BRICS

China Merchants Port to buy Brazil’s second largest container port for US$920 million

The deal is China Merchants Port’s second major investment in three months

PUBLISHED : Monday, 04 September, 2017, 11:04am
UPDATED : Monday, 04 September, 2017, 11:16pm

Transportation conglomerate China Merchants Port Holdings is buying a 90 per cent stake in TCP Participações S.A, the operator of Brazil’s second largest container terminal, for 2.89 billion Brazilian reals (US$920 million).

TCP and its subsidiaries operate the port of Paranaguá in southern Brazil, around 300 kilometres from Sao Paulo.

China Merchants Port operates ports in mainland China and Hong Kong, as well as around the world in locations including Sri Lanka, Djibouti and the United States. The new deal is part of its expansion into Latin America.

China Merchants Port’s parent company is the conglomerate China Merchants Group.

“TCP is not only CM Port’s cornerstone to enter Brazil, but also the future hub of the rising commodity and goods trade flow between Brazil and China,” CM Port managing director Bai Jingtao said in a statement.

The deal was announced during Brazil’s president, Michel Temer’s, visit to China for the BRICS summit in Xiamen.

Corrine Png, chief executive of Crucial Perspective, a transport industry research firm, said that from a short term perspective China Merchants Port’s acquisition was not cost-effective.

“This is a pricey acquisition considering that TCP was loss-making in 2016 and the implied valuations based on its 2016 net asset value and 2015 profits also look expensive.”

In 2016, TCP made a loss of 7,954 rials.

Png said that the deal looked more attractive from a longer term perspective.

“Latin America accounts for 13 per cent of global container shipping trade volume and TCP is the second largest container terminal in Brazil.
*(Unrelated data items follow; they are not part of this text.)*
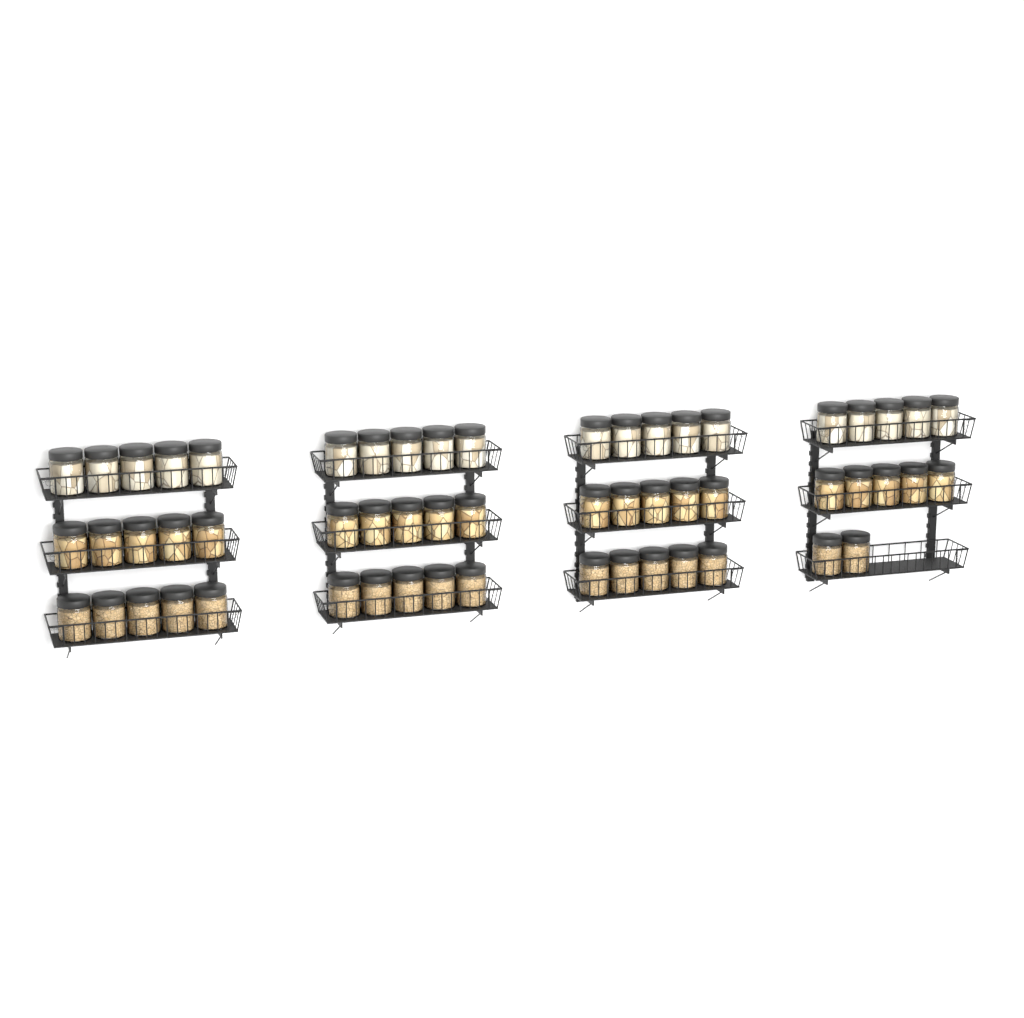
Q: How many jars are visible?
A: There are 57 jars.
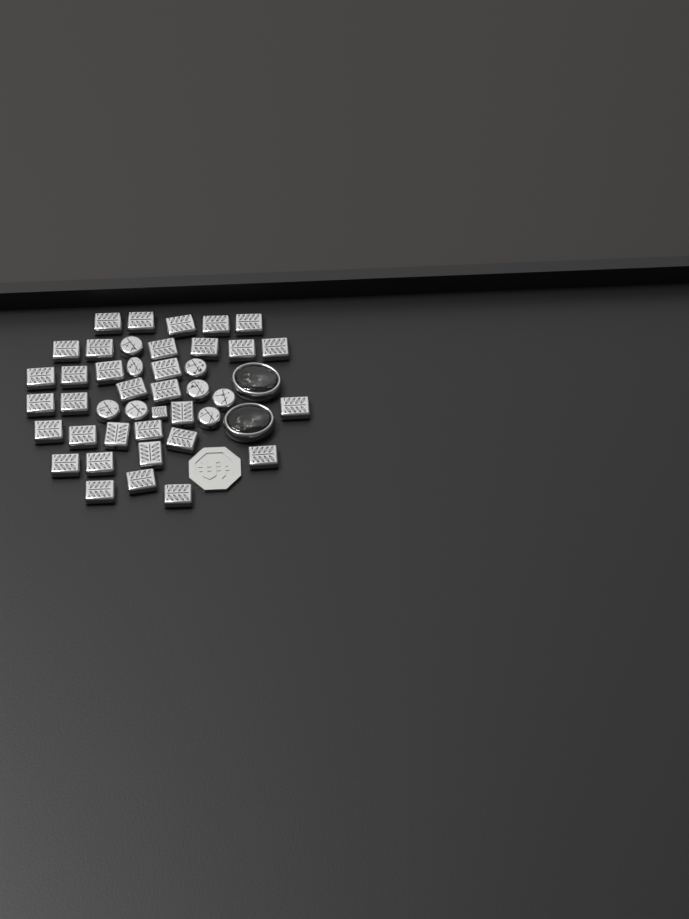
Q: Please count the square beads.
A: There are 34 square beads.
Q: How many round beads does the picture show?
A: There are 8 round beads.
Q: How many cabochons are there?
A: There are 2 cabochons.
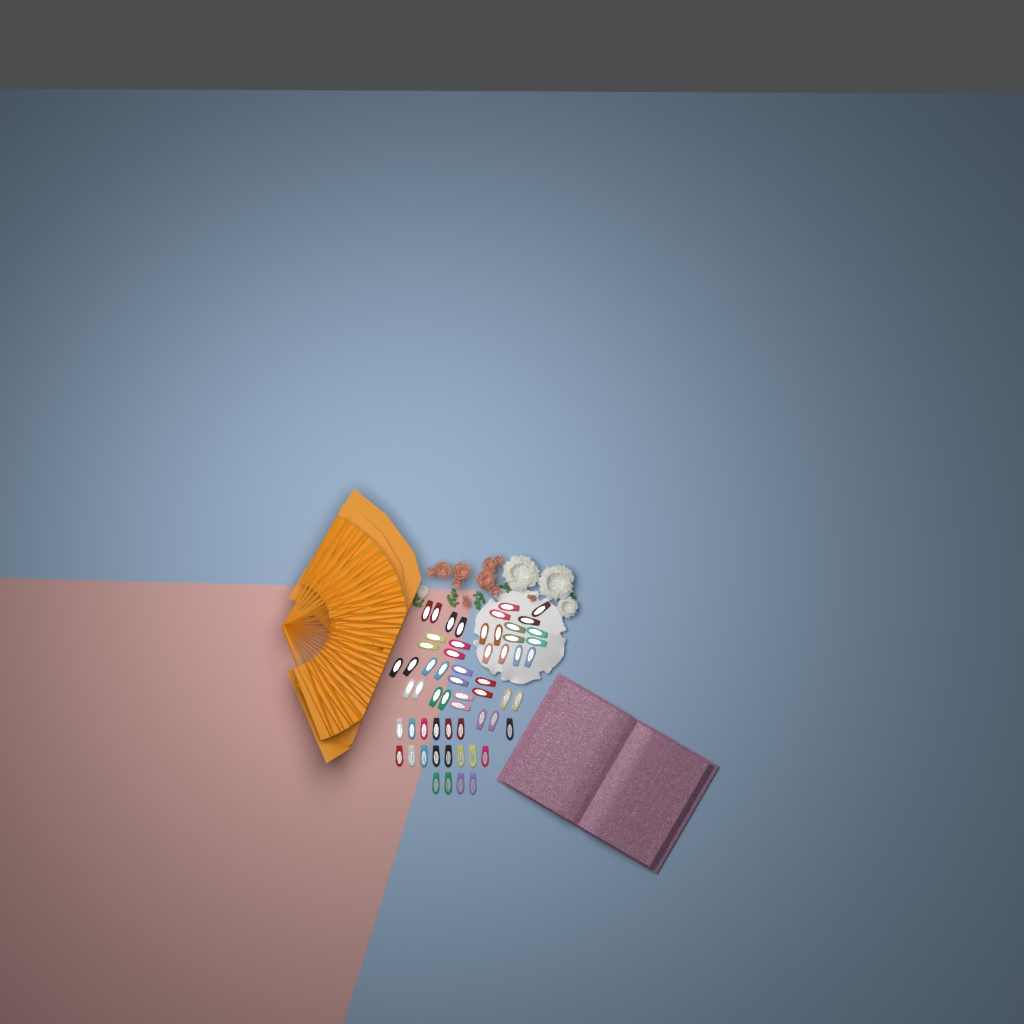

Good port assets are also rarely put up for sale,” Png said.

The port of Paranaguá has an annual capacity of 1.5 million TEU, which is set to rise to 2.4 million TEU a year on completion of its expansion plan expected to be finished in 2019.

In comparison, the port of Hong Kong has a capacity of over 20 million TEU.

TEU refers to twenty foot equivalent unit, the standard measure of a port’s capacity, and is equivalent to a standard shipping container.

Chinese outbound investment has slowed this year under tighter restrictions from both the National Development and Reform Commission, and the State Association of Foreign Exchange.

However, last month the State Council issued new rules laying out which industry sectors were being encouraged, restricted and banned when it comes to overseas investment.

Overseas real estate and soccer clubs in crosshairs as China ramps up investment clampdown

Logistics was named as a sector that was encouraged.

“Exporting China’s infrastructural capacity is in line with the official strategy and Chinese companies, especially SOEs (state owned enterprises), have been making significant investments in ports, roads and logistics companies,” said Vivian Lam, partner at Paul Hastings.

So far this year, there have been nine outbound acquisitions by Chinese companies in the logistics sector, with a combined value of US$39.2 billion, according to Mergermarket data.

China Merchants Port has been among them, and said in July it would invest US$1.12 billion to develop, manage and operate Sri Lanka’s Hambantota port.

Png said she expected China Merchants Port to make more acquisitions in future.

“Although this is a substantial acquisition, China Merchants Port Holdings can afford it, as it is well-capitalised. Even after funding for this TCP acquisition, China Merchants Port Holdings can easily shell out another HK$15 billion to fund future acquisitions.”